According to Gartner, citizen data scientists can bridge the gap between mainstream self-service analytics by business users and the advanced analytics techniques of data scientists. They are now able to perform sophisticated analysis that would previously have required more expertise, enabling them to deliver advanced analytics without having the skills that characterize data scientists. With data science continuing to emerge as a powerful differentiator across industries, almost every data and analytics software platform vendor is now focused on making simplification a top goal through the automation of various tasks, such as data integration and model building.
"Making data science products easier for citizen data scientists to use will increase vendors' reach across the enterprise as well as help overcome the skills gap," said Alexander Linden, research vice president at Gartner. "The key to simplicity is the automation of tasks that are repetitive, manual intensive and don't require deep data science expertise." Linden said the increase in automation will also lead to significant productivity improvements for data scientists. Fewer data scientists will be needed to do the same amount of work, but every advanced data science project will still require at least one or two data scientists.

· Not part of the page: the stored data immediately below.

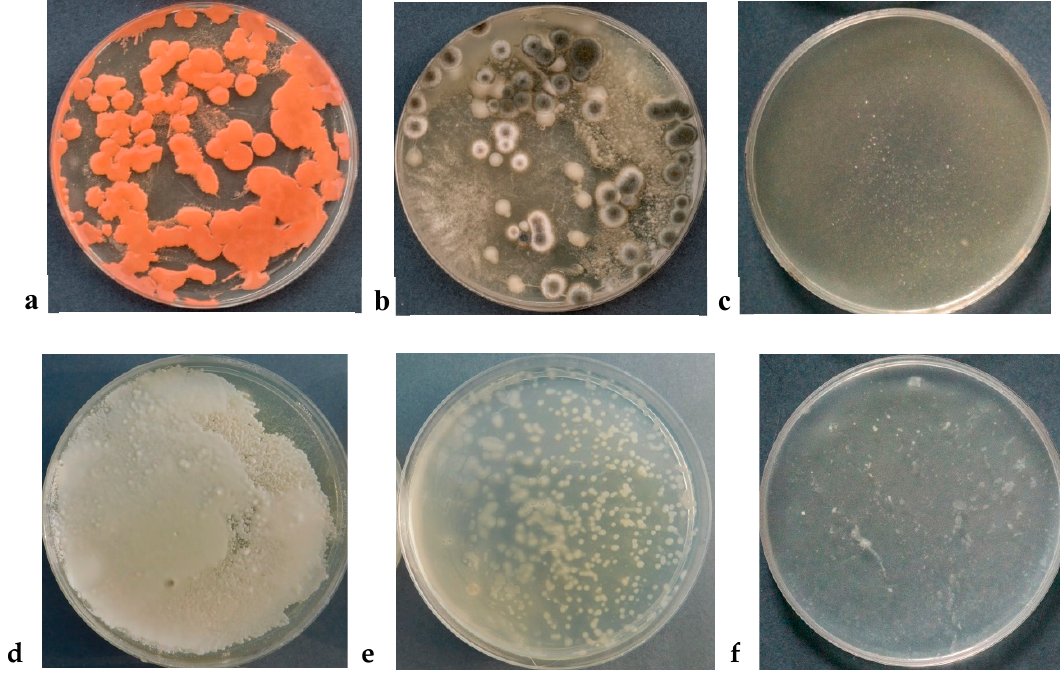
Figure 5. Fungi ( a – c ) and psychrophilic bacteria ( d – f ) cultured from the inner surface of the packaging of goat curd stored for two weeks at chilled temperature and wrapped in polyolefin foil with PLA coating (a,b,d,e) or polyolefin foil with ZVI/PLA coating (c,f).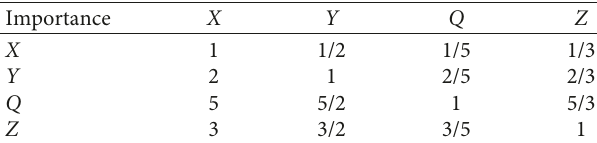
Table 4: Standard comparison judgment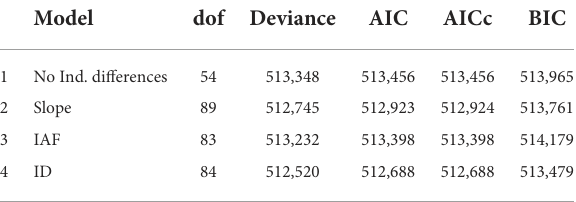
The table shows goodness-of-fit metrics for the best-fitting model without individual differences in comparison to the models including aperiodic (1/f) slope, IAF, and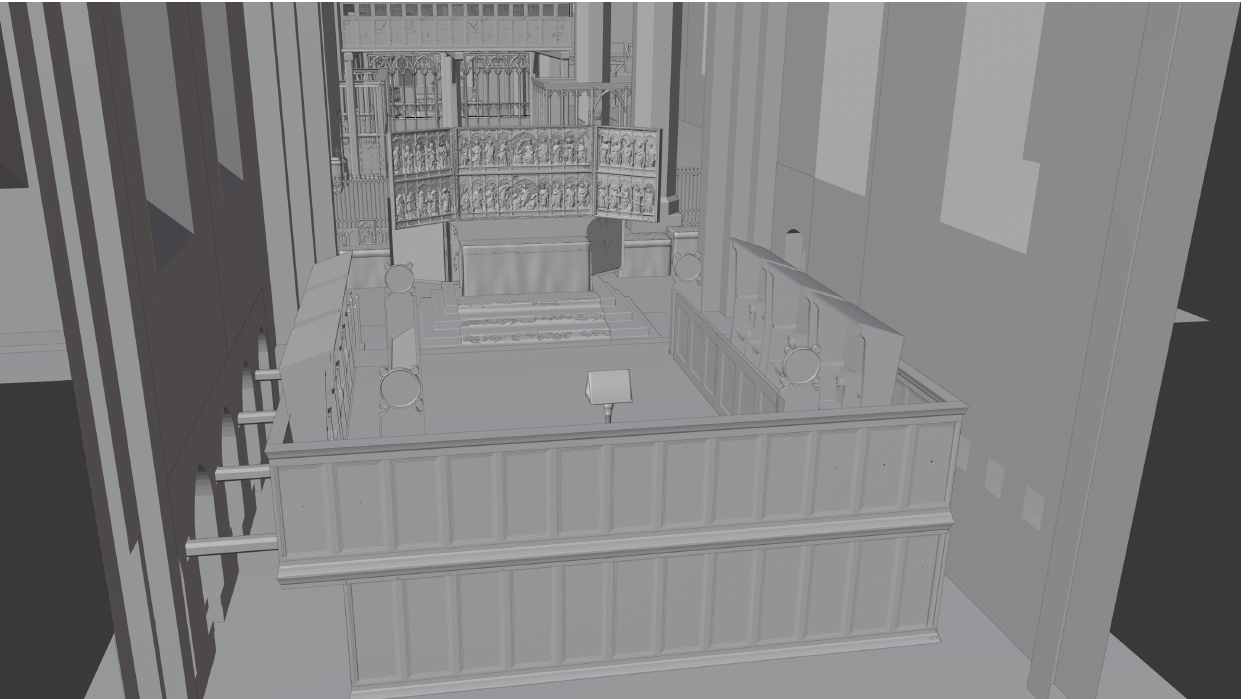
Figure 5. 3D model of the monks’ choir with beams fitted in the wall niches to the left, supporting the platform. The back part of the stalls are modeled based on preserved stalls used by the monks. View from the west towards the east. The main altar is visible east of the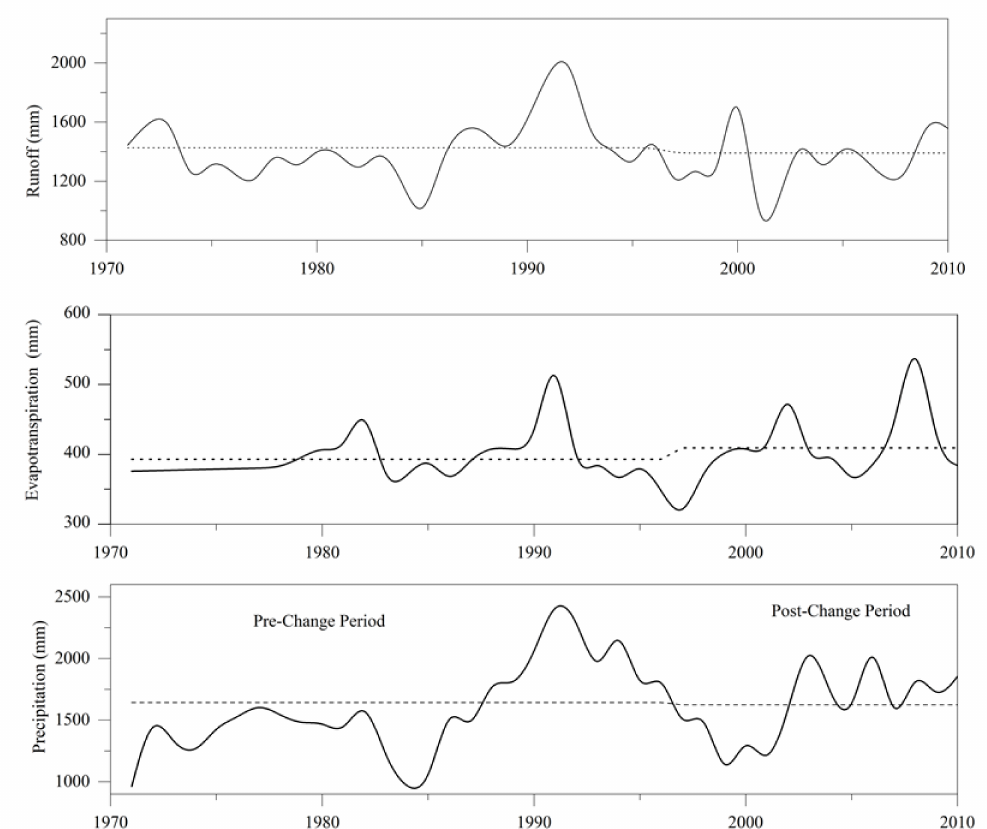
Figure 9. Temporal variation in precipitation, evapotranspiration, and runoff over the KRB.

Gartner also predicts that citizen data scientists will surpass data scientists in the amount of advanced analysis produced by 2019. A vast amount of analysis produced by citizen data scientists will feed and impact the business, creating a more pervasive analytics-driven environment, while at the same time supporting the data scientists who can shift their focus onto more complex analysis. The result will be access to more data sources, including more complex data types; a broader and more sophisticated range of analytics capabilities; and the empowering of a large audience of analysts throughout the organization, with a simplified form of data science.